Here’s an idea for revolutionizing a college campus: run a zipline from one prominent building to another. That would help keep pathways less crowded and could be opened to the public on weekends to generate new revenue.

That was one of about 24,000 suggestions sent in last week during a two-day online discussion asking students, faculty, staff, alumni and anyone else to make suggestions for what Long Beach State University should look like in the year 2030.

While the zipline suggestion was likely tongue-in-cheek, transportation was a key theme (not surprisingly for a campus based in Southern California). For designers of the online discussion, perhaps the biggest challenge was figuring out how to run such a large-scale online brainstorming session without it devolving into petty complaints about parking or a general airing of grievances.

The solution was to make the online discussion feel like a game. Attendees submitted ideas in the form of cards (limited to 280-characters, like a Tweet), and let players win points when other users added links or other suggestions to the original idea.

“Everything's meant to incentivize and inspire you to talk to other people and try to look at a problem from other people's point of view,” said Jane McGonigal, director of games research and development at the Institute for the Future, which was hired to lead the online discussion.

The discussion was one part of a larger strategic planning effort by the university that is expected to take two years.

“This is to really get community input on what are the big ideas for the future,” said Dhushy Sathianathan, vice provost for academic planning for the university, who helped coordinate the discussion effort.

To participate, users had to set up an account or log in with their Twitter or Facebook identities, so there were no anonymous trolls posting. Sathianathan said 98 percent of the 3,600 people who chimed in had some direct connection to campus.

No comments were deleted or modified. “We didn’t want any kind of editing on this,” he added.

Not surprisingly, one of the most popular ideas boiled down to two words: "free tuition."

There were disagreements. One involved how much corporate involvement to allow on campus. On one extreme, some participants suggested inviting major companies to set up mini-campuses on campus. As one wrote: “Maybe we could get more buy-in from other companies who would hire our students and possibly lower the cost to students.”

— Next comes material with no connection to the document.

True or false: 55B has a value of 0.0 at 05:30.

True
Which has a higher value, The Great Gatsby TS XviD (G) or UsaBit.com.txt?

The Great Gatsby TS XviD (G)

Others warned against that kind of corporate influence, though. “Becoming corporatized is a clear concern,” wrote one participant. “Even if it’s not Amazon, other corporations may have greater influence in the future. Let’s be proactive to determine other sources of revenue.”

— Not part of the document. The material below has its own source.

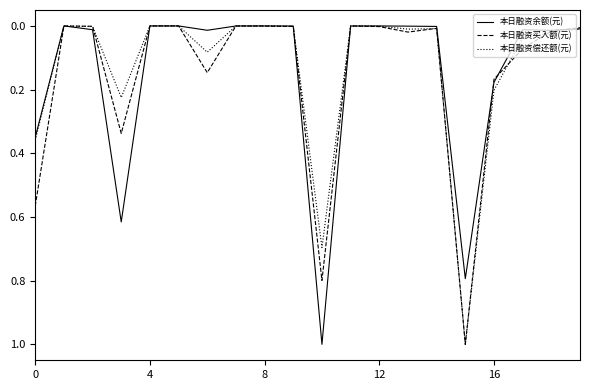

Is the value of 本日融资余额(元) at 8 greater than the value of 本日融资偿还额(元) at 0?

No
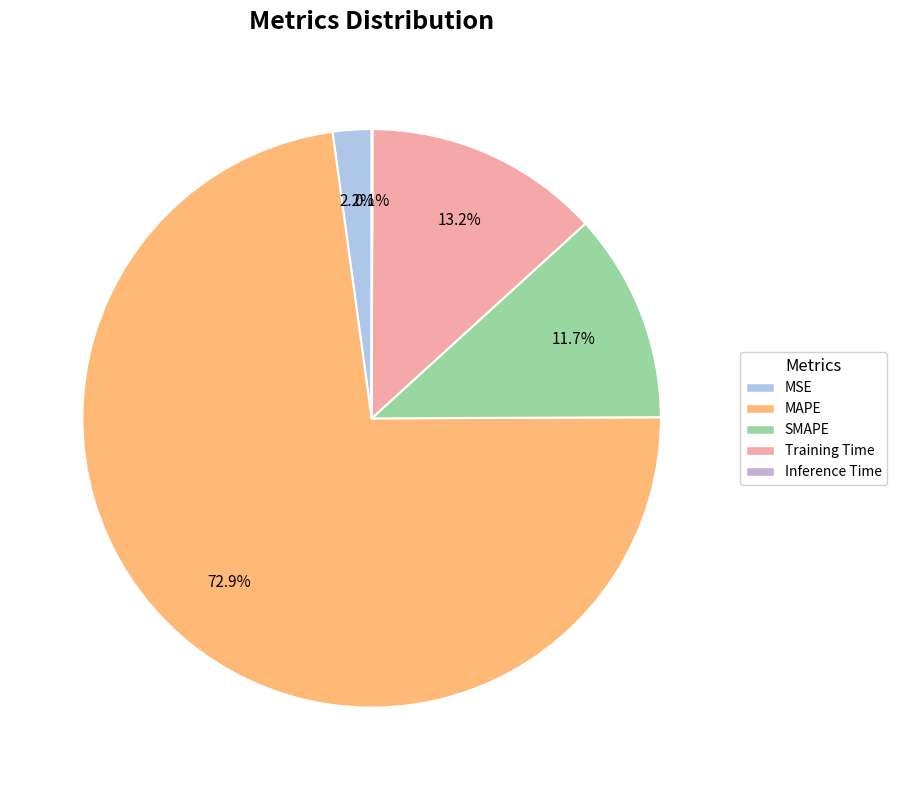

What is the total percentage of Training Time and SMAPE?

24.9%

Not all the imagined futures for the university were positive. Some worried that the rising cost of tuition and housing might force some students to pitch tents on campus as a more affordable living option.

Some wondered whether AI would—or should—replace professors by 2030. While some said that AI teaching assistants could free up faculty time to work more closely with students, one participant said, “I’m afraid of losing actual communication with professors and classmates.”

McGonigal, who designed the discussion interface, said the thing that surprised her most was how many people talked about environmental issues, in just about every subtopic of the overall discussion. One reason is that while the game was taking place, wildfires burned in the state, causing poor air quality. McGonigal herself had to evacuate her home temporarily due to dangerous conditions.

“Climate change kept bubbling up as an issue, whether they were talking about how should the majors change and what students are learning to what housing should be like or the future of athletics,” she said.

Some participants dreamed that by 2030 the campus could do away with cars on campus, and made suggestions for new amenities that could be built in prime locations that now house parking decks.